Ventriküler septal defekt
Ventricular Septal Defect
Pathophysiology
The ventricular septum of the heart is divided into four regions: the inlet (the area beneath the atrioventricular valves), the outlet (the area that gives rise to the great vessels), the perimembranous septum (formed at the junction of the inlet and outlet, adjacent to the tricuspid valve) and the muscular septum (which includes the muscular continuity of the left and right ventricles). Defects in the interventricular septum can occur in any of these four general areas. The most common type of VSD is the perimembranous VSD. Ventricular septal defects result in left to right shunting of blood. The amount of left to right shunting of blood in patients with ventricular septal defect depends upon the size of the defect, the ventricular pressure differential and the relative resistances of the pulmonary and systemic circulations. Isolated non-restrictive VSD results in pulmonary over circulation, left ventricular overload and can lead to left ventricular dilatation and congestive heart failure. In addition, pulmonary vascular obstructive disease can occur.
Surgical Technique
Repair of ventricular septal defect requires cardiopulmonary bypass and aortic cross clamping. Most ventricular septal defects are repaired via right atriotomy and are visualized through the tricuspid valve. A patch of synthetic material is utilized to close the defect and is secured with interrupted mattress sutures. Care is taken to avoid atrioventricular conduction tissue as this can result in loss of normal atrioventricular conduction postoperatively. Transesophageal echocardiography is utilized to help assess adequacy of repair. Comparison of mixed venous and pulmonary arterial oxygen saturation is performed to rule out residual ventricular septal defect. Cardiopulmonary bypass time and aortic cross-clamp time required for repair of ventricular septal defects are usually short to moderate in length.

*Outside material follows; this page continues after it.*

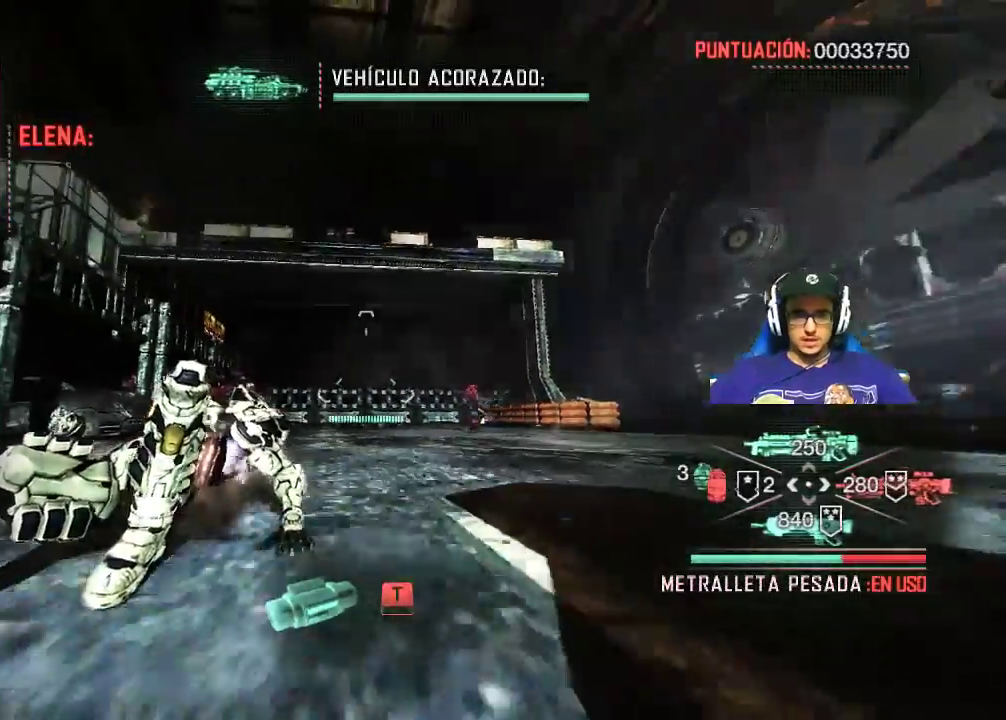
{"keys": ["s", "shift", "t"], "mouse": [], "mouse_move": "still", "events": [[17, "t", "down"]]}
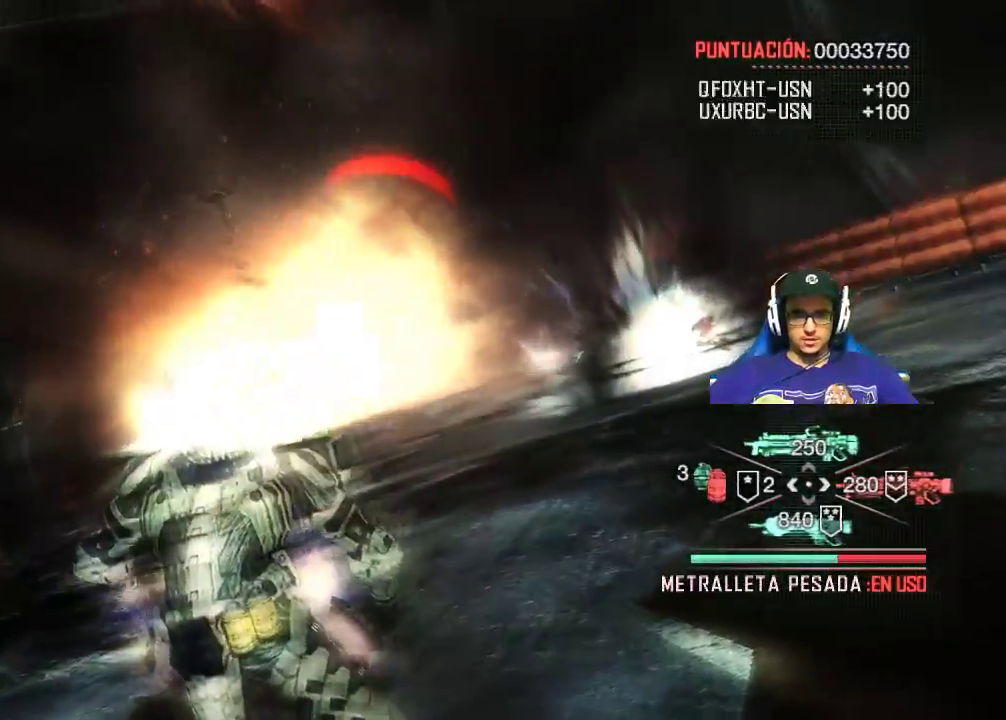
{"keys": ["s", "shift"], "mouse": [], "mouse_move": "still", "events": [[500, "t", "up"]]}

Postoperative Considerations
The postoperative course following isolated VSD closure is usually uncomplicated. Invasive monitors utilized include arterial, central venous and left atrial catheters. A pulmonary artery pressure monitoring catheter is sometimes utilized when preoperative pulmonary artery hypertension exists. Vasoactive infusions required for hemodynamic management might include low dose dopamine or dobutamine, nipride and milrinone. When surgical intervention is delayed in patients with non-restrictive VSD, long-standing pulmonary artery hypertension can result in a more complex postoperative course. Sedation, with infusions of fentanyl and a neuromuscular blocking agent and hyperventilation are instituted to manage pulmonary artery hypertension. Inhaled nitric oxide has proven useful in the reduction of pulmonary vascular resistance and pressure. Atrioventricular conduction abnormalities are occasionally encountered following repair of ventricular septal defects. Edema around the VSD sutures can cause acute development of transient heart block, requiring temporary pacing. Atrioventricular pacing capability should be readily available. Excessive postoperative bleeding is rare. Length of hospital stay required following repair averages five to seven days.